Francis begins with marriage and the family, that is experiencing a “serious cultural crisis”. However, this does not mean it has lost its importance, but rather that the need for it is felt more than ever. He urged the prelates to pay special attention, in this upcoming Jubilee of Mercy, to matrimonial and family reconciliation, as keys to peaceful coexistence: “A broad-ranging catechetical effort regarding the Christian ideal of conjugal communion and family life, and the spirituality of fatherhood and motherhood, is necessary.
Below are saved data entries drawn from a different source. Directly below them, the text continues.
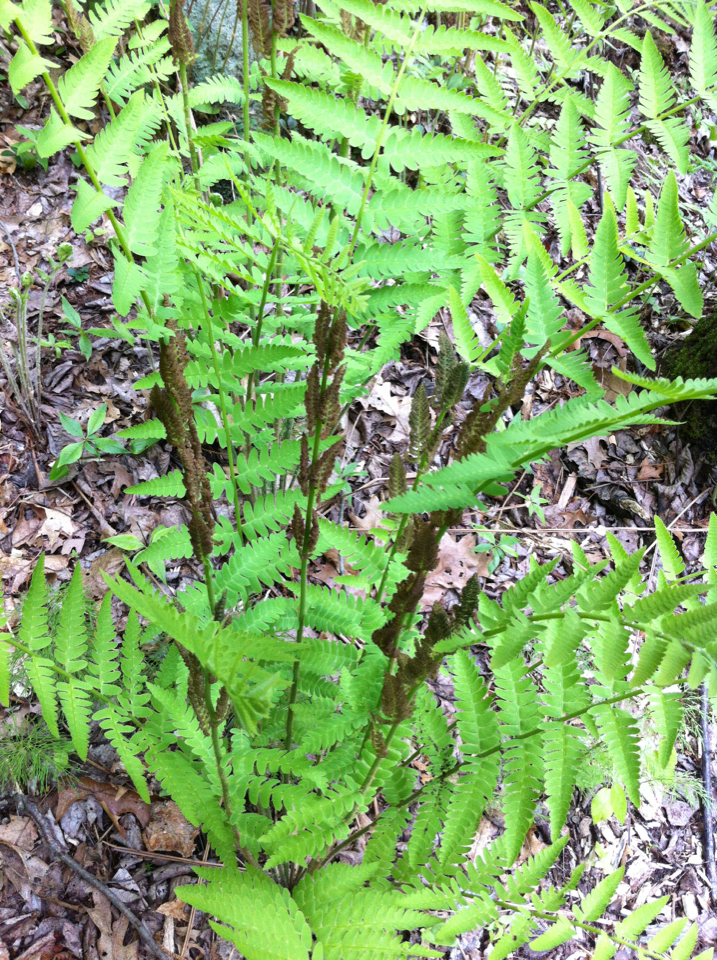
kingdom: Plantae
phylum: Tracheophyta
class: Polypodiopsida
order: Osmundales
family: Osmundaceae
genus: Claytosmunda
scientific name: Claytosmunda claytoniana
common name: Clayton's fern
Greater pastoral attention needs to be paid to the role of men as husbands and fathers, as well as the responsibility they share with their wives with respect to marriage, the family and the upbringing of children”.

The Pope goes on to invite the prelates to dedicate time to and to look after their priests, and remarks that the Dominican clergy is distinguished by its fidelity and coherence to Christian life. “May its commitment to the weakest and neediest help it to overcome the worldly tendency towards mediocrity”, he writes. “The seminaries must not neglect human, intellectual and spiritual formation, ensuring a true encounter with the Lord, while cultivating pastoral commitment and emotional maturity so as to prepare seminarians able to embrace priestly celibacy and to live and work in communion”.

“Pastoral and charitable attention to immigrants, especially those from neighbouring Haiti, who seek better conditions of life in the Dominican territory, cannot allow indifference on the part of pastors of the Church”, he underlines. “It is necessary to continue to collaborate with the civil authorities to find fraternal solutions to the problems of those who are without documents or deprived of their basic rights. It is inexcusable to fail to promote initiatives of fraternity and peace between the two nations that form this beautiful Caribbean island. It is important to know how to integrate immigrants into society and to welcome them into the ecclesial community. I thank those who are close to them and to all who suffer as a gesture of loving care towards the brother who feels alone and helpless, with whom Christ identified”.

The Pope assures the bishops that he is aware of their efforts and concerns in appropriately facing “the serious problems that affect our people, such as trafficking in drugs and persons, corruption, domestic violence, abuse and exploitation of minors and social insecurity. The intimate connection between evangelisation and human development means that every action of the Mother Church must be directed towards the care of the most disadvantaged. Everything that is achieved in this respect will increase the presence of the Kingdom of God that gave us Jesus Christ, while enhancing the credibility of the Church and the relevance of the voice of her pastors”.

With regard to the Dominican laity, which has an important presence in works of evangelisation, Francis emphasised the need for “constant support, so that it is able to bear witness to Christ, penetrating those environments that frequently the bishops, priests and religious cannot reach. … Those engaged in this service and this educational mission must not lack a vigilant and courageous attitude, so as to provide in schools an education that conforms to the moral and religious principals of families”.

The final part of the discourse is dedicated to the protection of the environment. The Pope, considering “the beauty and the colourful landscapes of the Dominican Republic” urged the prelates to “renew commitment to the conservation and care of the environment. Man's relationship with nature must not be governed by greed, manipulation or unfettered exploitation, but should instead conserve the divine harmony between creatures and creation to place it at the service of all, and of future generations”.